State-backed industrial policies such as Joe Biden’s Inflation Reduction Act and Xi Jinping’s Made in China 2025 are attempts to create a future shaped by sovereignty and security.  

The IMF says trade restrictions have “exploded” in the past five years, with subsidies the protectionist measure of choice.
Erixon says there are few willing to stand up to Paris.

“Many of these small economies are exhausted. They’re exhausted by the avalanche of interventionism that this Commission has come up with. Some of them have kept a low voice because they have been prioritising other issues.

“For the Nordics, like Finland and Sweden, if you look at what’s happening to the east of them you can see that priority number one for these countries is Nato membership. Priority number two is Nato membership and priority number three is Nato membership.”

De Streel suggests maintaining a power balance in Brussels is the key to the EU’s future.

He says: “I think Europe can only work if [France and Germany] are equally strong and equally influential in the political decision making, because they reflect two different cultures. “There is always this risk that one member state becomes too powerful and imposes their values to the detriment of the others. But I still think Germany is economically powerful enough to exert its influence so I’m not sure we are there yet.”

Erixon believes Europe is losing its focus on economic growth in pursuit of power and influence.

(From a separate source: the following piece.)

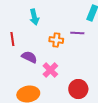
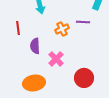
orange cross: (56, 40) -> (62, 29), turned -32
purple semicircle: (29, 57) -> (35, 46), turned -119

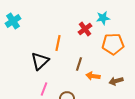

Yet the EU can ill-afford to ignore its economy in pursuit of international status to rival the United States. Recent research from the ECIPE found that European countries would rank among the poorest states in the US if they were part of the union.

Protectionism is even more problematic for the wider challenge of raising living standards, Erixon warns.

“There is nowhere through history where any country regulated their way to economic success. That’s not a way to create more prosperity.”

As Macron’s influence grows, it’s a warning other EU leaders may do well to heed.